Data Curation
Learn how to use Atlas to improve the quality of your complex datasets by annotating and curating data with ease.
Introduction
Use Atlas to remove outliers, identify and remove clusters, and annotate data from an intuitive visual layout. Atlas aids you in every step of the data annotation and cleaning pipeline to:
- Visualize your data
- Find and annotate your datapoints
- Access your annotated data in Python
- Use data annotations for data cleaning, new maps, and downstream apps
Quickstart
Learn how to select, annotate, and curate data with Atlas and Python in the example below.
Exploring and labeling a news dataset
In this example, we will map and label a news dataset. To start, load the dataset ag_news
(source on the Hugging Face website), randomly sample 10,000 points and map them in Atlas.
Follow along with this tutorial in a Colab notebook here.
Step 0. Build an Atlas map of your dataset
The code example below shows how to build an Atlas map with 10,000 news article data points.
from nomic import atlas
import nomic
import numpy as np
import random
from datasets import load_dataset
np.random.seed(0) # so your map has the same points sampled.
dataset = load_dataset('ag_news')['train']
max_documents = 10000
subset_idxs = np.random.choice(len(dataset), size=max_documents, replace=False).tolist()
documents = [dataset[i] for i in subset_idxs]
for i in range(len(documents)):
documents[i]['id'] = i
dataset = atlas.map_data(data=documents,
id_field='id',
indexed_field='text',
identifier='News 10k Tutorial',
description='10k News Articles for Labeling'
)
# Re-run this cell to view map updates
dataset.maps[0]

Step 1. Select datapoints
Using the toolbar on the right side of the map, you can interact with your mapped datapoints.
- To select your points, click the Lasso tool and circle the Sports related points.

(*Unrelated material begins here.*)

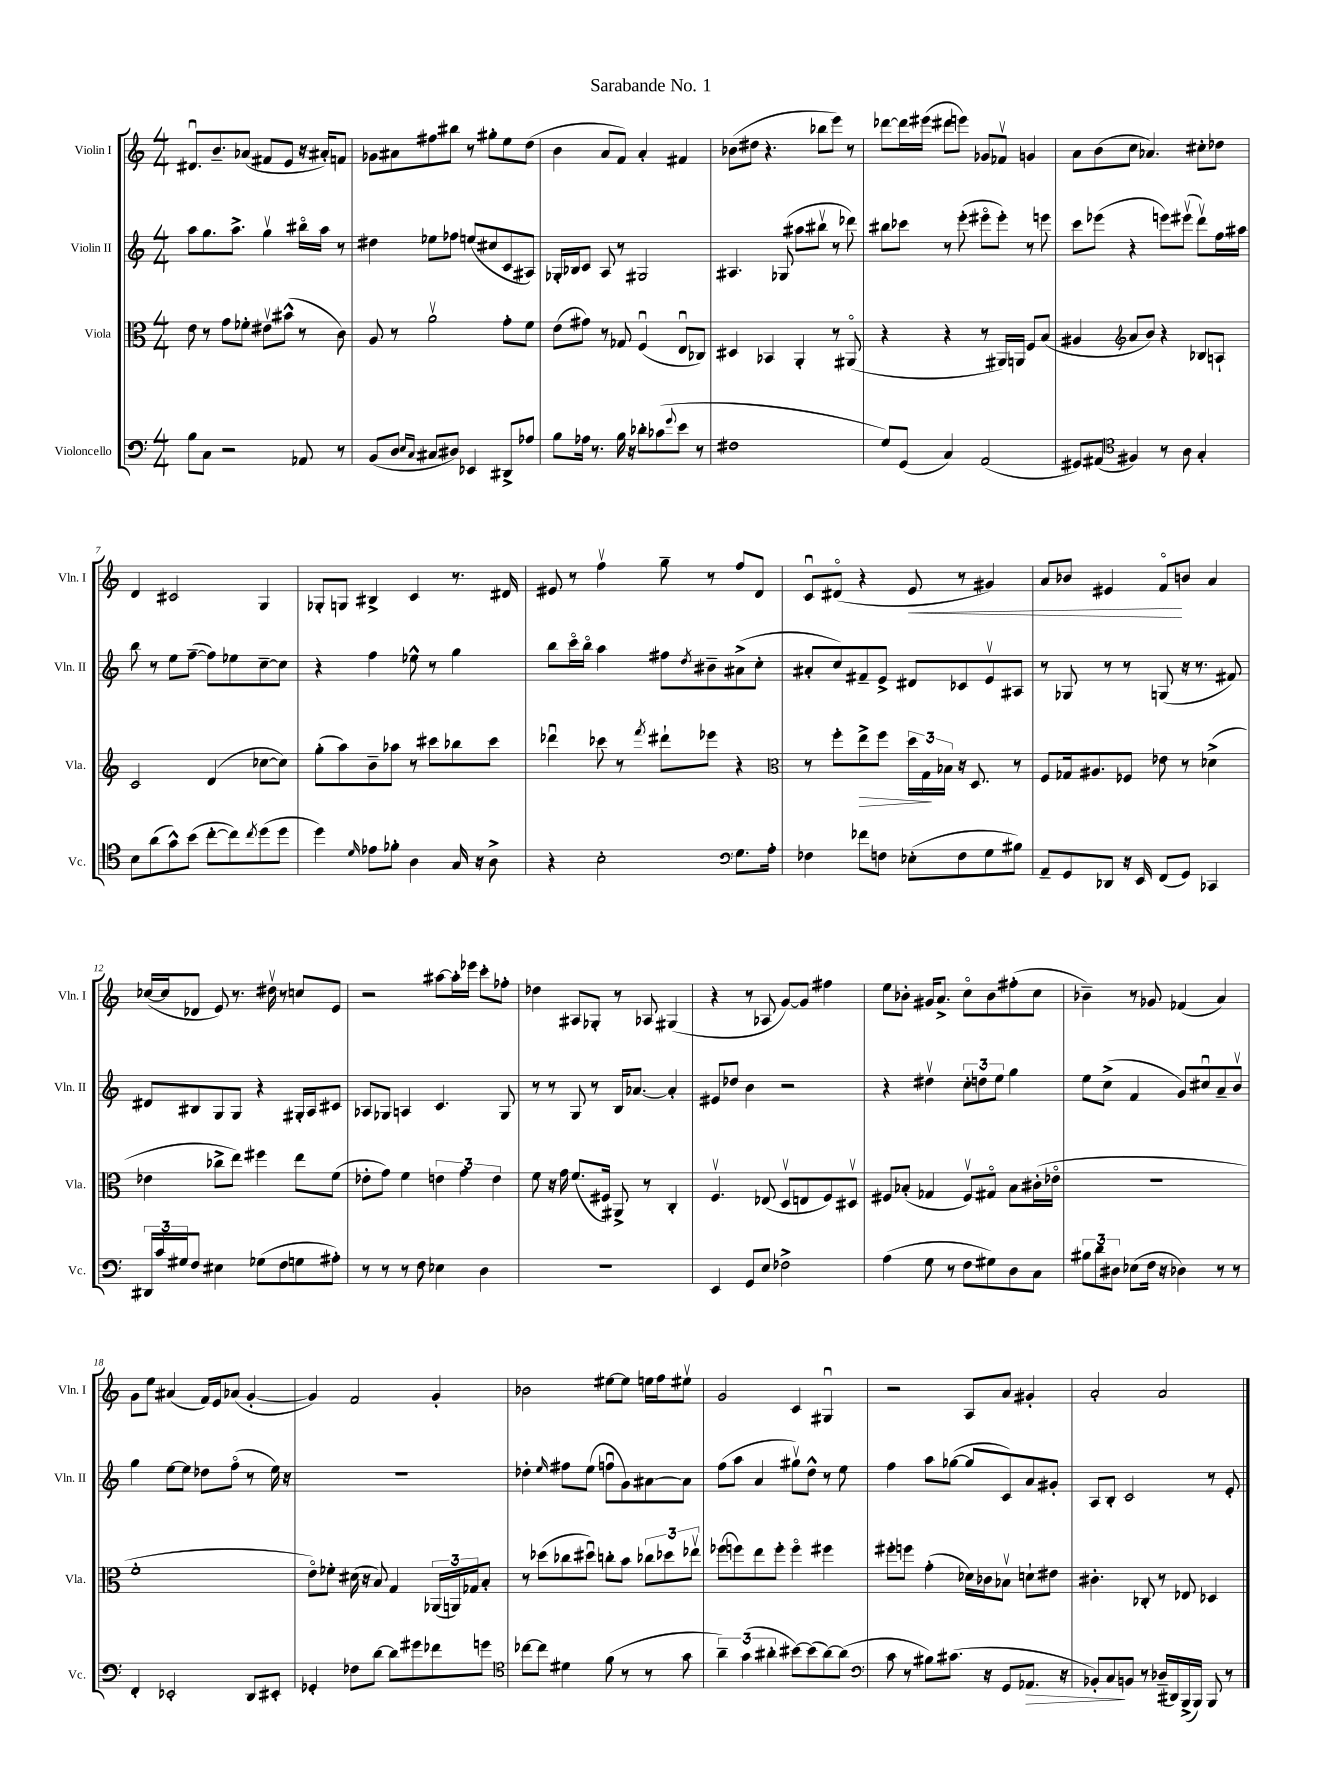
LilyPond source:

You know where they are because the map pre-organizes them all together!
Step 2. Annotate datapoints
This brings up the Selection pane where you can:
- Filter through your selected datapoints (try the arrow or WASD keybindings)
- Tag your selected points
- Click the
+ tag all
button in the Selection Pane and tag the region as sports. This annotates every point in that region.

Now here is where Atlas shines. The interaction you just did in your web browser is synced to your dataset's state.
Load up your dataset in Python by initializing it with organization name and dataset name, and then access your tags.
from nomic import AtlasDataset
dataset = AtlasDataset('<YOUR ORGANIZATION HERE>/news-10k-tutorial')
map = dataset.maps[0]
tags = map.tags.get_tags()
for tag in tags:
datum_ids = map.tags.get_datums_in_tag(tag['tag_name'])
print(tag['tag_name'], "Count:", len(datum_ids), "Sample:", datum_ids[:10])
dataset.get_data(ids=map.tags.get_datums_in_tag('sports')[:2])
Step 3. Curate data
Now let's make a new map from this dataset without the data tagged 'sports':
old_df = map.data.df
ids_to_remove = map.tags.get_datums_in_tag('sports')
new_df = old_df[~old_df.id.apply(lambda x : x in ids_to_remove)]
new_dataset = atlas.map_data(data=new_df,
id_field='id',
indexed_field='text',
identifier='News 10k Tutorial without sports',
description='10k News Articles for Labeling, sports removed'
)
After a few minutes, your new map should be organized without any sports articles. Notice how all other positions remain largely the same.

With this workflow, you can quickly triage through, tag and clean large unstructured datasets.
Tagging will only work if you have edit access to the map.